**Description of the task**
Print the part of the forum comments below that lies between "We still make" and "a sound card?", inclusive, word for word.

**Given passage**
Comment string theory vs. standard model (Score 1) 236

A modified standard model works for me

Of course it does. That's like saying that digital electronics theory works for you, no need to bother with analog electronics theory.

True, yet digital is nonetheless based on analog.

I'm by no means the biggest advocate of string theory, but obviously it is intended (regardless of its current incompleteness) to be a deeper level of description of the universe than is the standard model.

Even if string theory (or loop quantum gravity or spin foams) eventually succeeds at being a good theory of everything, it is quite possible, even likely, that it will continue to be more practical for most purposes to work in terms of a modified standard model.

We still make heavy use of Newtonian physics, after all.

But that doesn't mean that a theory of everything is pointless; its purpose is not identical to that of simplified working models.

Comment $200 sound card? (Score 1) 84

Years ago I knew why some premium sound cards were worth the money, but I've long since lost track of the marketplace (aside from reading various things in the last year about old versus current versus upcoming Linux sound support).

So I'm curious, what do you get on today's systems that makes it worthwhile to pay $200 for a sound card?

I had the feeling it was no longer for wavetable, nor for number of bits of d-to-a conversion. Is it 7.1 surround, or what?

**Data extracts**
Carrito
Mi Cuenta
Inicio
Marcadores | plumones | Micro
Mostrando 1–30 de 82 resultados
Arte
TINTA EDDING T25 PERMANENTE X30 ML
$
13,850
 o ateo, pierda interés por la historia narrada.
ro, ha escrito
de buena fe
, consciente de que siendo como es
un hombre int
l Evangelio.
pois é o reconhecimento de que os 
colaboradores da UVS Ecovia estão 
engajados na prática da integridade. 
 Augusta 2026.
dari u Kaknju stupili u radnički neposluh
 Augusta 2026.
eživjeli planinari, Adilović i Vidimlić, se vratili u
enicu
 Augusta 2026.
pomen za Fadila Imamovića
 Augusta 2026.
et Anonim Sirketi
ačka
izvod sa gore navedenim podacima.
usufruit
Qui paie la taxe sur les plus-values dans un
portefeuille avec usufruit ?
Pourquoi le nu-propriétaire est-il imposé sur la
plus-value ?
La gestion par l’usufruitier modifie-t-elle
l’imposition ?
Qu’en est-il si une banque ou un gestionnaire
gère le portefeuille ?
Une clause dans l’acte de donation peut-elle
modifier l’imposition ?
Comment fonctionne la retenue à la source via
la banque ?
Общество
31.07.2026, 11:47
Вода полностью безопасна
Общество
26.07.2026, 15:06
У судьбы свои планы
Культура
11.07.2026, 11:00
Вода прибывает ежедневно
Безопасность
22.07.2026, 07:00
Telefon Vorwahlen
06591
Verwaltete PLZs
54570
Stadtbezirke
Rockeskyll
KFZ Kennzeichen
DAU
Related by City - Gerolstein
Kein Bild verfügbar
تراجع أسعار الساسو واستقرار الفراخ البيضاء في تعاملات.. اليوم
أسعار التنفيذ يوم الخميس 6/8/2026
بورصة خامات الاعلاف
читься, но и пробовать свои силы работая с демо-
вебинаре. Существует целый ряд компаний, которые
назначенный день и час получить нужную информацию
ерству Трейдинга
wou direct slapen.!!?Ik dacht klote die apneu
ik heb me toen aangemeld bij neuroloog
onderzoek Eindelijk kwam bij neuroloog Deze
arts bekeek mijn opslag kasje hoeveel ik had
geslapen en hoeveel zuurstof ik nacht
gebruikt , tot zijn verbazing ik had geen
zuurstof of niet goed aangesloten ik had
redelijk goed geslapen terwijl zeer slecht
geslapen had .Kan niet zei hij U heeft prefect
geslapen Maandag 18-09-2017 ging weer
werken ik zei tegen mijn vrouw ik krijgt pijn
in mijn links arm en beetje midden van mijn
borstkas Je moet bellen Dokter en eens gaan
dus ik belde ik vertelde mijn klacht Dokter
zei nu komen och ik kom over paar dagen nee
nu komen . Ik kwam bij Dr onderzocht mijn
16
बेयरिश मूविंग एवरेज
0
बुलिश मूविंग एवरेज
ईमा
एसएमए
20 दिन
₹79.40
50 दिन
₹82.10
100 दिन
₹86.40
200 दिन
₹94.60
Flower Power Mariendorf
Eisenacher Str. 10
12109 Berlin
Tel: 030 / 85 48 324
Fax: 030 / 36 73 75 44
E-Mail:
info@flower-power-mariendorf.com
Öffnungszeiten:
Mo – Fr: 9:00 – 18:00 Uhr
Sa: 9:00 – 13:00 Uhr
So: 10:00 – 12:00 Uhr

**Result of the task**
We still make heavy use of Newtonian physics, after all.

But that doesn't mean that a theory of everything is pointless; its purpose is not identical to that of simplified working models.

Comment $200 sound card? (Score 1) 84

Years ago I knew why some premium sound cards were worth the money, but I've long since lost track of the marketplace (aside from reading various things in the last year about old versus current versus upcoming Linux sound support).

So I'm curious, what do you get on today's systems that makes it worthwhile to pay $200 for a sound card?